Christian influence is always sort of lurking in the background wherever Germanic literature is concerned. Paganism has to be very carefully teased out, and then double-triple-checked against all available evidence to curtail wishful thinking. I’m doing this right now; I’ve decided that I’m going to reopen the question of whether Beowulf has anything pagan in it. I haven’t found any modern scholarship on this matter, meaning that it’s basically an open-and-shut case — Beowulf is not pagan. I intend to argue that it’s syncretic, and that there are pagan undercurrents still in it. To do that, I need to compare Beowulf to the Old Norse literature that’s more explicitly pagan, but the Eddas were written three hundred years after it. Unlike the Eddas, Beowulf exists practically in a vacuum — it survives in only one manuscript, and it is not quoted or referenced by nearly anything else. So, what is it, what is it based on, why was it told, and how am I supposed to say anything new about it?

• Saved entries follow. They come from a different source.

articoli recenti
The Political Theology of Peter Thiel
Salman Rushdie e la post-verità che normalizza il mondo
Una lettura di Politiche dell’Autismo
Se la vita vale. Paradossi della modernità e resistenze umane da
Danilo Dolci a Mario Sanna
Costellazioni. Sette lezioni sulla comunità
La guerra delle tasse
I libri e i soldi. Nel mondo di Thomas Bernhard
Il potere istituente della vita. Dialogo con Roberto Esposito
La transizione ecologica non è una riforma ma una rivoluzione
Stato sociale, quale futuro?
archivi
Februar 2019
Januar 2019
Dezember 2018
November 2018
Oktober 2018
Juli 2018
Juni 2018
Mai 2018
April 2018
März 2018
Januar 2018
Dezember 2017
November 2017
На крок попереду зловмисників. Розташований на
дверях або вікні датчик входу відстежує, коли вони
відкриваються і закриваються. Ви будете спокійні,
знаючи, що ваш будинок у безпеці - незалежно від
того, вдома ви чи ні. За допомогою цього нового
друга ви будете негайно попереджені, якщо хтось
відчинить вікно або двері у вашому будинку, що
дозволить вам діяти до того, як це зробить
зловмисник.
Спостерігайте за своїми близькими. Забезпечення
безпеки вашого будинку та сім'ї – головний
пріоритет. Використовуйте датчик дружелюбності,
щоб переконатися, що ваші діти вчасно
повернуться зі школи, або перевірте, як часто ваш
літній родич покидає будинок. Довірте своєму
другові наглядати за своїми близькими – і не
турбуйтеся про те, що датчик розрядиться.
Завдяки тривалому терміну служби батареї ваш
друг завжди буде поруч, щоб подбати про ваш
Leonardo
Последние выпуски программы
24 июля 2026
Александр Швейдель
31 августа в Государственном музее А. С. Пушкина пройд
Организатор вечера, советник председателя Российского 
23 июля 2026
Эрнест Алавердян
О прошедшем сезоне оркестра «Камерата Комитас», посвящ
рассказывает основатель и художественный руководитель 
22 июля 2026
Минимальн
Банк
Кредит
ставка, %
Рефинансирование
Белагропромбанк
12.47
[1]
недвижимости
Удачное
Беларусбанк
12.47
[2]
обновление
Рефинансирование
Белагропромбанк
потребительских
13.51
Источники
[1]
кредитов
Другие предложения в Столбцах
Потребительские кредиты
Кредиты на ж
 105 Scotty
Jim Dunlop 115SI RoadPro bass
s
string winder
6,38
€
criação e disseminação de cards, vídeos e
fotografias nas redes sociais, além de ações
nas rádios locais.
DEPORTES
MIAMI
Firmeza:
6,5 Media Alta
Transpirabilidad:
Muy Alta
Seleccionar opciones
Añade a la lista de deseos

It’s certainly better to have these imperfect sources than to not have them at all. While Norse pagans don’t have as much to work with as Hellenic pagans do, there’s just enough for them to reconstruct bits and pieces. For example, Snorri helpfully provides long lists of poetic epithets for each god at the end of the Prose Edda, which I wasn’t expecting. One of the poems in the Poetic Edda is a long list of moral precepts and advice attributed to Odin, a valuable philosophical resource. The Christian influence is there, but it’s not so overpowering that the pagan stuff gets lost.